Congo re-exported ammunition to Zimbabwe: UN experts

2324
Two wire services are reporting that the Zimbabwean government may in August have received 50 metric tons of Chinese ammunition via Sudan and the Democratic Republic of Congo.
Reuters and Bloomberg report that a UN group of experts recently reported to the UN Security Council that the DRC re-exported more than 50 tons of ammunition to Zimbabwe that month.
Reuters says the experts, In their report on UN arms trade restrictions on Congo, where factional violence has raged for years, the group also said that arms it believed originated in China had been flown into Congo from Sudan.
The five-person group said that the ammunition sent to Zimbabwe must have first been imported into Congo but did not specifically say it had come from China.
The UN Security Council has imposed an arms embargo on militias operating in eastern Congo.
It permits arms supplies to the Congolese government army (FARDC) but requires that exporters first notify a UN sanctions committee.

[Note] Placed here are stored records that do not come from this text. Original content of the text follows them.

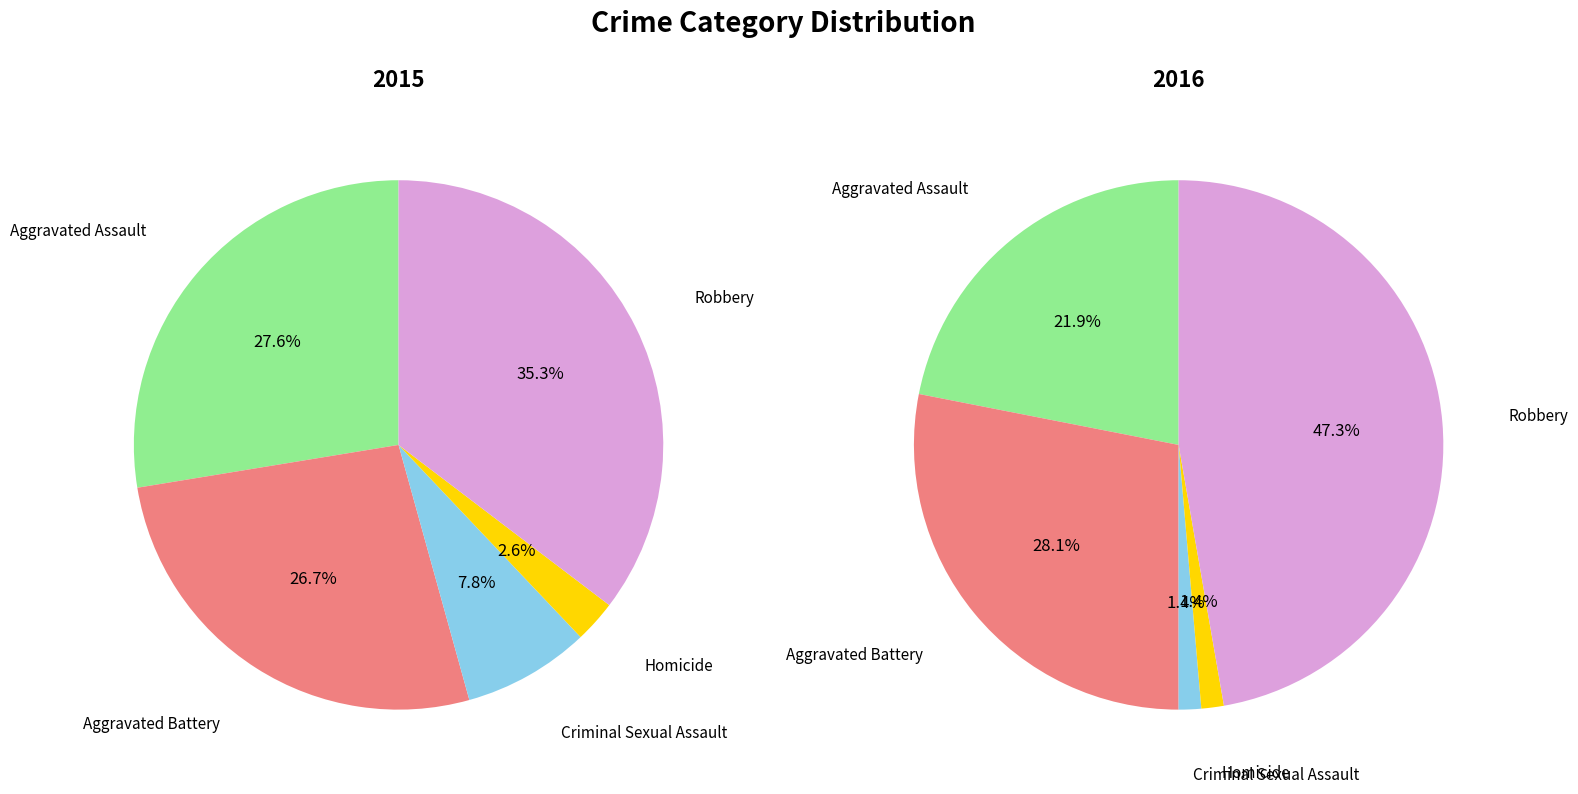

Does Robbery represent more than half of the total?

No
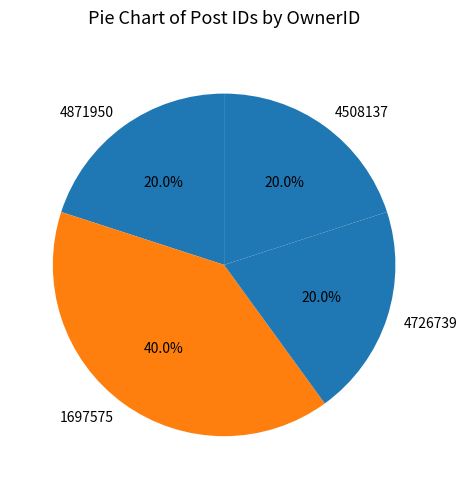

What is the ratio of the value at 1697575 to the value at 4508137?

2.0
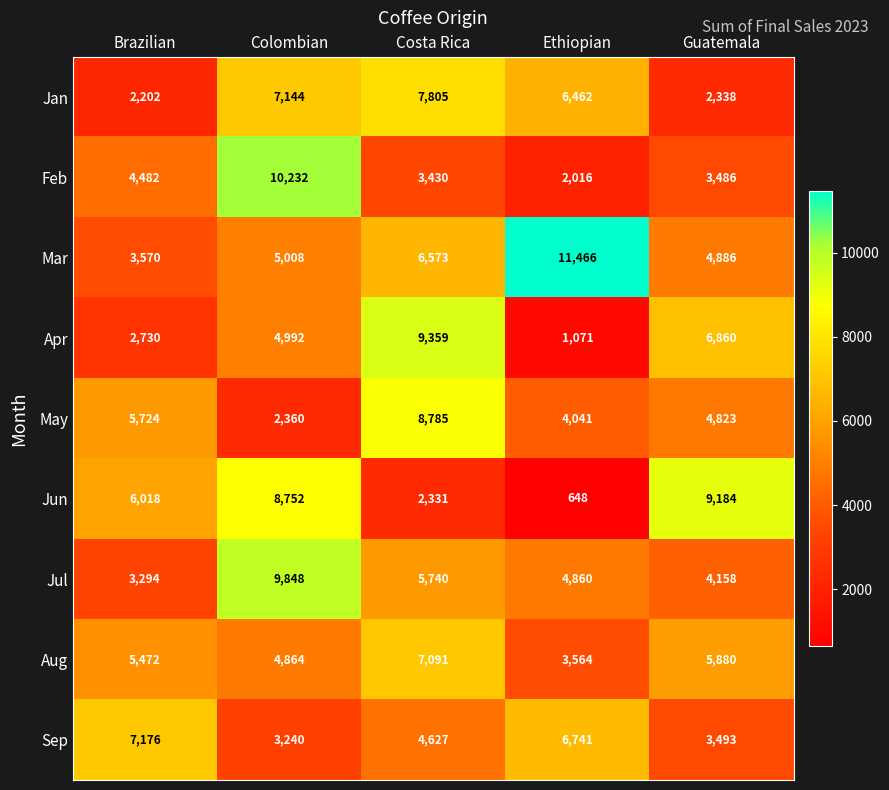

List the series in order of their peak value, lowest first.

Aug, Sep, Jan, May, Jun, Apr, Jul, Feb, Mar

The experts’ group said it was “aware of large amounts of ammunition arriving in eastern Congo without any notification by exporters to the sanctions committee” and that the FARDC might be exporting weapons and ammunition to other countries in the region.
“As the Democratic Republic of the Congo does not produce weapons or ammunition, this stock would have been imported to the Democratic Republic of the Congo without notification and then possibly exported in violation of the original end-user agreement with the original exporter,” it said.
It said that between August 20 and 22 of this year, a Boeing-707 aircraft carried out two return trips from Congo to the Zimbabwe capital Harare, transporting a total of 53 tons of ammunition destined for the Zimbabwean army.
“While this is not a violation of the arms embargo, it is an indication that the Democratic Republic of the Congo could become a transit point for weapons destined for other countries,” it said.
The UN experts also said that a Congolese Boeing-707 had carried out five flights between Khartoum and the Congolese city of Kisangani to deliver military supplies to the FARDC.
The group said it was “not aware of the required notification to the Security Council by the government of the Sudan” and had “received credible information that the weapons transported originated in China.”
The group had written to the Chinese government and was awaiting a reply, it said.
A controversy erupted in April over a shipment of Chinese arms for landlocked Zimbabwe that South African port workers refused to unload.
Bloomberg notes that attempts to dock at ports in neighboring countries were also unsuccessful.
There were conflicting reports over where the arms ended up.
Zimbabwe is not under UN sanctions.
Bloomberg adds that the team also found ammunition of Zimbabwean origin in the DRC`s Rumangabo district.
Congolese authorities captured a Bulgarian-made RPG-7 rocket grenade launcher and 7.62mm ammunition made by state-owned Zimbabwe Defense Industries Ltd. under its trade name “Cheetah.“
“The Zimbabwean authorities responded that the ammunition was made for hunting purposes and that Zimbabwe has not supplied arms to the Democratic Republic of Congo since its troops withdrew in 2002 and has not provided any military material to Uganda, Rwanda or Burundi, although those countries did capture some Zimbabwean equipment during the 1998-2003 war,“ according to the report.
Bloomberg says calls to Zimbabwe`s army commander Philip Sibanda at Harare`s King George VI barracks weren`t answered yesterday. Calls to Zimbabwe Defense Industries, which owns two factories in Harare, were also not answered.